“可不是,年底冲业绩,她公司人手不够,我能帮就帮一把。”
“那我的客户呢?”我看着他,“马年贺图那个,你送去了吗?”
“送了啊。”他眼皮都没抬,拿起遥控器换台,“客户说月底之前给反馈。”
“哦。”
我没再说话。
客户明明说还在等。
他撒谎的样子那么自然,一点破绽都没有。
“怎么了?”他终于看了我一眼。
“没什么。”我低下头,“有点饿了。”
“那我给你煮碗面?”
“不用,我自己来。
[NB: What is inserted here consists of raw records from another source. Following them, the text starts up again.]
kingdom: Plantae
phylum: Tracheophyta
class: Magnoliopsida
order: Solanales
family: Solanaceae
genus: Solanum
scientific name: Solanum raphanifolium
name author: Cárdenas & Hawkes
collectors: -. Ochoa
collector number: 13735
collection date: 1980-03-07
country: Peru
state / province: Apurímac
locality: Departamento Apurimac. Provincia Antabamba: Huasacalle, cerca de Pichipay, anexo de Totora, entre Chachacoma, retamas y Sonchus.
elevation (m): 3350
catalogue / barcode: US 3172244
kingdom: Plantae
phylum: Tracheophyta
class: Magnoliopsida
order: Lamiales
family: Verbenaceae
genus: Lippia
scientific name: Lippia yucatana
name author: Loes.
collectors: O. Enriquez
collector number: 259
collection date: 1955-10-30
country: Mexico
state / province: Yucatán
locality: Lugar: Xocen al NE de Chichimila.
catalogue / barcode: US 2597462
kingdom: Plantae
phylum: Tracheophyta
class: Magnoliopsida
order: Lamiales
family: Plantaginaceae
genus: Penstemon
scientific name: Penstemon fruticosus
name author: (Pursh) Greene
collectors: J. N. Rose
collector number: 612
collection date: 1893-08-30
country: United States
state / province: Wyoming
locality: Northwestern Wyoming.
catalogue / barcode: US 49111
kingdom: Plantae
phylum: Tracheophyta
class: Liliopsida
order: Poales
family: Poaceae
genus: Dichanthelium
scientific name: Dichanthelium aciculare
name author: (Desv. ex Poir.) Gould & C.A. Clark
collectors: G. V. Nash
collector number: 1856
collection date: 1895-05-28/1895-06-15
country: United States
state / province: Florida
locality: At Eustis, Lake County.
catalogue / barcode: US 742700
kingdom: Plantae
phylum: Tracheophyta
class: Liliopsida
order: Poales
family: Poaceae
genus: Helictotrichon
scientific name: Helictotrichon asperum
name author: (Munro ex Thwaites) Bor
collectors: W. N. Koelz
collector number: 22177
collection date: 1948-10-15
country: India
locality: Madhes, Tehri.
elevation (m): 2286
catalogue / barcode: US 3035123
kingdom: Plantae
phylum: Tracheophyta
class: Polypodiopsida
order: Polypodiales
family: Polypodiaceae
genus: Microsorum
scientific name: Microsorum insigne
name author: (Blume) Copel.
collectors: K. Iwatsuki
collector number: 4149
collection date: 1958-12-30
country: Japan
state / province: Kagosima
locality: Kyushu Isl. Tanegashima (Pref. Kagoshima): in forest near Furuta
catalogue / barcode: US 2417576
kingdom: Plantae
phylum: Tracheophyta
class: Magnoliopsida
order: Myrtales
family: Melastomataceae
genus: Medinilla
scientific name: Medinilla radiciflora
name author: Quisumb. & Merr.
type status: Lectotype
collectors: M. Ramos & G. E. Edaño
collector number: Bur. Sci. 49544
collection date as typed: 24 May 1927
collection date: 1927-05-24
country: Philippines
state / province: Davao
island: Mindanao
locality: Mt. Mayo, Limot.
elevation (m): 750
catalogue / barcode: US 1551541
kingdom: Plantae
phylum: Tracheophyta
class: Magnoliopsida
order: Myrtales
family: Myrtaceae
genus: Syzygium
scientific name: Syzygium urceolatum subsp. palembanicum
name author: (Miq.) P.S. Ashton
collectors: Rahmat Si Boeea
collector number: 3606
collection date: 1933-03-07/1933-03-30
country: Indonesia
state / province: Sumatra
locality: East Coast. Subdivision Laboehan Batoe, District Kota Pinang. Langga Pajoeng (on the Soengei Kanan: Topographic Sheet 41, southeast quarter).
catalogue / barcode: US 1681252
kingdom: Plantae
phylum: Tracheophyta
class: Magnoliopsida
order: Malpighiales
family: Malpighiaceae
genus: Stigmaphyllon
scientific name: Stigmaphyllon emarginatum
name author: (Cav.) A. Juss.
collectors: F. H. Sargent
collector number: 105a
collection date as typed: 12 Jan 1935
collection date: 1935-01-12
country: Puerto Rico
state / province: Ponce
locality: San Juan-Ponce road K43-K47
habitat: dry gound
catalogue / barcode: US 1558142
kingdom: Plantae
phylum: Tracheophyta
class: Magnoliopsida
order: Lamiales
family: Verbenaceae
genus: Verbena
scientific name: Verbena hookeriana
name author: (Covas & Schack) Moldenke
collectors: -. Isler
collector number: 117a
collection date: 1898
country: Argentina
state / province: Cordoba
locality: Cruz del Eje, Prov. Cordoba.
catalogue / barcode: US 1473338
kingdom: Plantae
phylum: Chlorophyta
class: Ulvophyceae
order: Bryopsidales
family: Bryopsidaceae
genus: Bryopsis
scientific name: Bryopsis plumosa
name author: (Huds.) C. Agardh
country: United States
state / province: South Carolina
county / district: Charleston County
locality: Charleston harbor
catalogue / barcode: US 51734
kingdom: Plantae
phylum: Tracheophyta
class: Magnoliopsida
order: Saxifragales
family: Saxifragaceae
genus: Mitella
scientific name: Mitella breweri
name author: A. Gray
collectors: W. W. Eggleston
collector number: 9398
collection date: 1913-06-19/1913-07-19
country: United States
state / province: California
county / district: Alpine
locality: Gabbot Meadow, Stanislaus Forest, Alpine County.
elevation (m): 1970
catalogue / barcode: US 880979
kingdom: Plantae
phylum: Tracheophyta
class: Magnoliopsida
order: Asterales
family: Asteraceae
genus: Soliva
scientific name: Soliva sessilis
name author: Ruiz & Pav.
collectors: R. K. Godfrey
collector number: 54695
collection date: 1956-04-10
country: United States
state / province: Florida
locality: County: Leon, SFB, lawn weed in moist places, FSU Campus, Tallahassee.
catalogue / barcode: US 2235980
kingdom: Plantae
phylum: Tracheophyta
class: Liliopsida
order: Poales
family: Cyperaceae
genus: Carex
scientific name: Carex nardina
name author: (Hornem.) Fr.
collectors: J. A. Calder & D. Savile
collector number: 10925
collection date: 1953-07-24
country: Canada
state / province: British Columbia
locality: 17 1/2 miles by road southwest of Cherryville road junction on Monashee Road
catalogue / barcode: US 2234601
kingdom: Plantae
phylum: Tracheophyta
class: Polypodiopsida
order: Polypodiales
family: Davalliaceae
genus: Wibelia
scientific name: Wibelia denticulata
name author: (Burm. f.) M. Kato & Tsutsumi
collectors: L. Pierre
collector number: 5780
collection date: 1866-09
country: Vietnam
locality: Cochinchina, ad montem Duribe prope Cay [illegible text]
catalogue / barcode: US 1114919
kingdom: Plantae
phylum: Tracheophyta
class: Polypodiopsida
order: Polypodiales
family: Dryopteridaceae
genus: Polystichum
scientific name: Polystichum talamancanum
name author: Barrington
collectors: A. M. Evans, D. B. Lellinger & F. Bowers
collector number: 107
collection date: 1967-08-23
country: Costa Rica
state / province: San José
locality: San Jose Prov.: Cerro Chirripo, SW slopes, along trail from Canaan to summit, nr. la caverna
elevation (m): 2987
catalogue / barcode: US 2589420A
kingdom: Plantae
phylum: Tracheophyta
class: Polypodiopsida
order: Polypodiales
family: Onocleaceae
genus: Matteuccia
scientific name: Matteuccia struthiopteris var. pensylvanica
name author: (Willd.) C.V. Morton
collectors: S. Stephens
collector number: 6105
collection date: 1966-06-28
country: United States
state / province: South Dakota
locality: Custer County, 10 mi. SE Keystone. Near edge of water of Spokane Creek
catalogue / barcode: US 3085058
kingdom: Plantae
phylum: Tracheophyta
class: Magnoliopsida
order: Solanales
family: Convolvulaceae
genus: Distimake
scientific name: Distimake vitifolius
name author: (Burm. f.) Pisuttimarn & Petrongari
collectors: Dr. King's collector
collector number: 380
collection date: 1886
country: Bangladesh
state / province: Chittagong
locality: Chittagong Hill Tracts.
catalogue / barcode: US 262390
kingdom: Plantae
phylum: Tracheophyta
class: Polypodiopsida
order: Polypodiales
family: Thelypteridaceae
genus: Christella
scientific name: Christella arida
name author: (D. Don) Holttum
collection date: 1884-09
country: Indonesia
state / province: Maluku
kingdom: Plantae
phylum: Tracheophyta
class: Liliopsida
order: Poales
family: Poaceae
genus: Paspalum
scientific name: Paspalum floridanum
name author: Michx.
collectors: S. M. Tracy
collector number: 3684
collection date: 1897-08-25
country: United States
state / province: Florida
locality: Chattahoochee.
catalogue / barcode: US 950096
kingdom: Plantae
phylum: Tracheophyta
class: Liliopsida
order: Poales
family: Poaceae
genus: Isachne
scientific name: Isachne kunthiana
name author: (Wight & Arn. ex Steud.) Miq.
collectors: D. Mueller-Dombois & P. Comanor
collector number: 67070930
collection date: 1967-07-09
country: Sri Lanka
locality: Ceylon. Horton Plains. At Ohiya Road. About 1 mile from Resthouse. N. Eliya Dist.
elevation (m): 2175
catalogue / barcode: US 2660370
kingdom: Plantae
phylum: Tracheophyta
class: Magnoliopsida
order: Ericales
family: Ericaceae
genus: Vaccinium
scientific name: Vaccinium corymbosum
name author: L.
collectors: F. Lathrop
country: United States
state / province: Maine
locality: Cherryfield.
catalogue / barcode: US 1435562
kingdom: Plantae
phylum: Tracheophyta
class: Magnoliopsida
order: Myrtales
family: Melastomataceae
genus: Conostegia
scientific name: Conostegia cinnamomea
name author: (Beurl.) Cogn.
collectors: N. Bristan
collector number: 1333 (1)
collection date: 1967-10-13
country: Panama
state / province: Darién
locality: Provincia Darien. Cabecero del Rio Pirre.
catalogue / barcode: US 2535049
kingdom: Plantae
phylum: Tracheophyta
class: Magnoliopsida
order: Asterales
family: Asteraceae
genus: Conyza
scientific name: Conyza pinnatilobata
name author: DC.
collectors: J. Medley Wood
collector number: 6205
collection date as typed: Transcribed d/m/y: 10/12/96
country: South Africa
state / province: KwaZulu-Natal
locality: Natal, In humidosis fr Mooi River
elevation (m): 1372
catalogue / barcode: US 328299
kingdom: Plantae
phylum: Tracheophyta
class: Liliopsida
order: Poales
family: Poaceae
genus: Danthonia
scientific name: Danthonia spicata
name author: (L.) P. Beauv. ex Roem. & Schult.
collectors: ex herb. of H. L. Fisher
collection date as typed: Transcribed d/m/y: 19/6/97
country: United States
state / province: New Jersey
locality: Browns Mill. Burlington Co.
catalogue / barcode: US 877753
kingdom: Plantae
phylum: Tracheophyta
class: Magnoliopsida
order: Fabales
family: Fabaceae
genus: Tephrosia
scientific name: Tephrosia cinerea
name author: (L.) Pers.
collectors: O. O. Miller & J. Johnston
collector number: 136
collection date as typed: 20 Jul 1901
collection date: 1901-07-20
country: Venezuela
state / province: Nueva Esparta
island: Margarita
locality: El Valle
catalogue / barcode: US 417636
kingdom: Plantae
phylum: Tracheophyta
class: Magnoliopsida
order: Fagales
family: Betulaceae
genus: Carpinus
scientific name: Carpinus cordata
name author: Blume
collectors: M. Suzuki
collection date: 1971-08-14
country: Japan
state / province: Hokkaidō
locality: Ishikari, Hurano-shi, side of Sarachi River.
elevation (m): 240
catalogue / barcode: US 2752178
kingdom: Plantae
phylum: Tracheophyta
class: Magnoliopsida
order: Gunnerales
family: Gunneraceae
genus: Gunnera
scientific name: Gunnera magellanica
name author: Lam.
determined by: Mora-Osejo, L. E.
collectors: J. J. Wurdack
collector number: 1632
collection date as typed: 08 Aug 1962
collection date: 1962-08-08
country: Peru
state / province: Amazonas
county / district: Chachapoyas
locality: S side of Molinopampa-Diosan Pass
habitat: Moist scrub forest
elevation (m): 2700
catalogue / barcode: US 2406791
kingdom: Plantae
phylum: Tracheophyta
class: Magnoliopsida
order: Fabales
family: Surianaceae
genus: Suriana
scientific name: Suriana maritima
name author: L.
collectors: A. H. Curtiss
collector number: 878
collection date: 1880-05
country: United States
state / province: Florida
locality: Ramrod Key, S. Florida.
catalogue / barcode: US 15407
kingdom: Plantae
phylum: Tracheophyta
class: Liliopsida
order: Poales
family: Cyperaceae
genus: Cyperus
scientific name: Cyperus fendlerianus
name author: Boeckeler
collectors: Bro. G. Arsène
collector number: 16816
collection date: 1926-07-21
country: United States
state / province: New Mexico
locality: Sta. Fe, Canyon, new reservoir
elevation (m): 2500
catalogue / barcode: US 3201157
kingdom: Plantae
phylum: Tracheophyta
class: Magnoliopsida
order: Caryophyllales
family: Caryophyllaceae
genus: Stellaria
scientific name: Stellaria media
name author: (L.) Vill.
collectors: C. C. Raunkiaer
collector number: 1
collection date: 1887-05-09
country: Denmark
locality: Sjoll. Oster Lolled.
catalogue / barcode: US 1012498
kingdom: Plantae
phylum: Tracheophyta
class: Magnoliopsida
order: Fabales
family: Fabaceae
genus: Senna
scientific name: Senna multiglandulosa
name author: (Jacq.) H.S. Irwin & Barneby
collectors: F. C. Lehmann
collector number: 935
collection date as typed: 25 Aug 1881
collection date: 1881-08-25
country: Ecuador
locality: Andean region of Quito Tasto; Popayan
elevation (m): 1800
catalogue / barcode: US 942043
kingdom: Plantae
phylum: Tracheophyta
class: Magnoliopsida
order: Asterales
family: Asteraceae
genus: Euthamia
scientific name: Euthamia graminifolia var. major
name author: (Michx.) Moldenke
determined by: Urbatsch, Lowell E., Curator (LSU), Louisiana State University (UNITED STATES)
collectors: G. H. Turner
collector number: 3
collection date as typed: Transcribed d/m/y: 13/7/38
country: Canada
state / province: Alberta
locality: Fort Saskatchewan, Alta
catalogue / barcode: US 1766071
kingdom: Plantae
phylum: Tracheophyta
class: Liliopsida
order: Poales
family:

”
我起身走向厨房。
经过玄关的时候,看了一眼早上被他拿走的那个画稿袋。
现在空空地靠在墙角,像一个被掏空的壳。
那天晚上我失眠了。
周瑾睡得很沉,偶尔翻个身,呼吸均匀。
我躺在他旁边,睁着眼睛看天花板,脑子里全是这两年的画面。
我们是在一个行业论坛上认识的。
那时候我刚入行三年,鹿眠系列小有名气,被邀请去做分享嘉宾。
周瑾坐在第一排,全程看着我,眼睛亮得像装了灯。
论坛结束后,他加了我微信,说对插画行业很感兴趣,想请教。
后来我才知道,他是做品牌策划的,自己有个小公司。
他追我追得很用心。
知道我赶稿就给我点外卖,知道我喜欢什么就变着花样买。
我画画的时候他就安***在旁边,看书或者处理工作,从不打扰。
有一次我赶一个急稿,画到凌晨三点,他就陪到凌晨三点。
我说你先睡吧,他说没事,我看着你画画也挺好的。
那时候我感动坏了,觉得遇到了全世界最懂我的人。
他对我的画如数家珍,鹿眠、山茶猫、云顶狐,每一个的创作故事他都记得清清楚楚。
他说:“阿栀,你的画有灵魂,这些角色以后一定会大火的。”
我笑他满脑子都是生意。
他认真地说:“不是生意,是我舍不得这么好的东西被埋没。”
求婚那天,他单膝跪在我面前,说:“阿栀,你只管画画,其他所有的事,我来。”
我哭得稀里哗啦答应了他。
婚后,他真的把“其他所有的事”都揽过去了。
客户对接、商务谈判、合同签订、尾款催收,全是他在处理。
他说我性格太软,容易被甲方欺负,让他来当恶人。